Les frais d'entrée à ces musées sont très abordables, entre deux et trois dollars canadiens environ.


Une balade à Hué


J'ai pris le temps de me perdre un peu ici. En faisant cela, je suis tombée sur deux marchés locaux, où les touristes étaient inexistants... donc, je me faisais regarder encore beaucoup! C'est le chaos parfois, les marchés locaux. Certains font leurs achats en ne débarquant même pas de leur scooter et en klaxonnant les piétons pour que l'on se retire de leur chemin. À vendre, toujours les fruits, légumes, poissons, fruits de mer qui bougent encore, poulets... vivants ou déjà abattus, vous avez le choix! C'est agréable d'arrêter prendre un jus à un comptoir et de regarder tout cela aller! On peut admirer les différents aspects de la ville à travers ses nombreux ponts, aussi. À Hué, j'ai peu mangé au restaurant, j'ai surtout profité du street food et des nombreux cafés de la ville. Il m'est arrivé aussi de m'acheter un ban mi (sandwich vietnamien) et de la bière et de déguster le tout sur mon balcon en regardant ce qui se passe en bas!
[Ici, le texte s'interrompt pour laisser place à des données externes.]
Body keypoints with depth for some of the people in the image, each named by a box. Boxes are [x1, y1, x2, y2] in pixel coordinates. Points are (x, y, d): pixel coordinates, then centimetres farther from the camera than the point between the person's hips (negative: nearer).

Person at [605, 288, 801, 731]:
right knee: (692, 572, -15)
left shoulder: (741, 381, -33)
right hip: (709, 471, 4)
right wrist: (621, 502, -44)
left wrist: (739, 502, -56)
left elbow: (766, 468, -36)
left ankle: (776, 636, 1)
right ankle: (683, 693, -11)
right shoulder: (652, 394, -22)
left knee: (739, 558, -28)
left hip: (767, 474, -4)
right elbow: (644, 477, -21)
Pour se balader, les abords de la Rivière aux Parfums sont également très agréables, car y sont aménagés en parcs, ornés de statues. C'est ombragé, donc on peut se reposer un peu de la chaleur (car il peut faire très chaud ici). Petit conseil, avoir son parapluie sur soi en tout temps à Hué est assez important. Il peut y avoir des averses assez soudaines et intenses. Lorsque ça arrive, c'est drôle de voir tous les scooters s'arrêter pour se protéger avec ce que je qualifierais de poncho pour le scooter et son conducteur. On voit que les gens ont l'habitude! D'un autre côté, quand il fait soleil, c'est très chaud... et là ce sont les conductrices de scooter qui se protègent particulièrement. Elles s'habillent pratiquement comme des momies, elles vont même porter des bas, des gants et de quoi cacher tout leur corps malgré la chaleur, car ici, les normes de beauté sont à l'effet que la femme doit être la plus pâle possible, soit le contraire des nord-américaines. On m'a même dit de faire attention aux scooters conduits par ces momies, car les dames sont tellement cachées qu'elles ne voient rien et ne font pas attention!
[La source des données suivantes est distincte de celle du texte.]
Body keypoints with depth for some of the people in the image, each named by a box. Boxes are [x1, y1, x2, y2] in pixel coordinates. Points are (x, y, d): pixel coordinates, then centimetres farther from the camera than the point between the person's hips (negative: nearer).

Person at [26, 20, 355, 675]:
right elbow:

Mon hôtel était situé dans ce que je croyais être un quartier de touriste. Et bien heureusement, ce n'était pas exactement le cas. Oui, il y avait des touristes et les hôtels qui vont avec, mais également de nombreux locaux qui continuent d'y vivre. Le soir, surtout le weekend, cela bouge! La musique très forte dans les bars, où les jeunes vietnamiens viennent boire de la bière et s'amuser. J'ai été surprise également de voir... du karaoke le samedi soir en plein rue. Les "artistes" chantent et faussent à tue-tête (vraiment assourdissant le volume du son) et des attroupements importants prennent des photos et les encouragent. Si vous logez dans ce quartier... les bouchons sont de mise pour dormir (même au 7e étage, j'entendais très bien les performances musicales).


Cela vaut donc la peine, selon moi, de passer par Hué après (ou avant, c'est selon), Hoi An, pour découvrir une ville complètement différente. De là, il est également facile de prendre un vol vers d'autres régions du Vietnam, puisque s'y trouve un (minuscule) aéroport. C'est de là que j'ai pris mon vol vers Hanoi, où j'ai écrit ces lignes de mon balcon, à ma dernière matinée ici au Vietnam.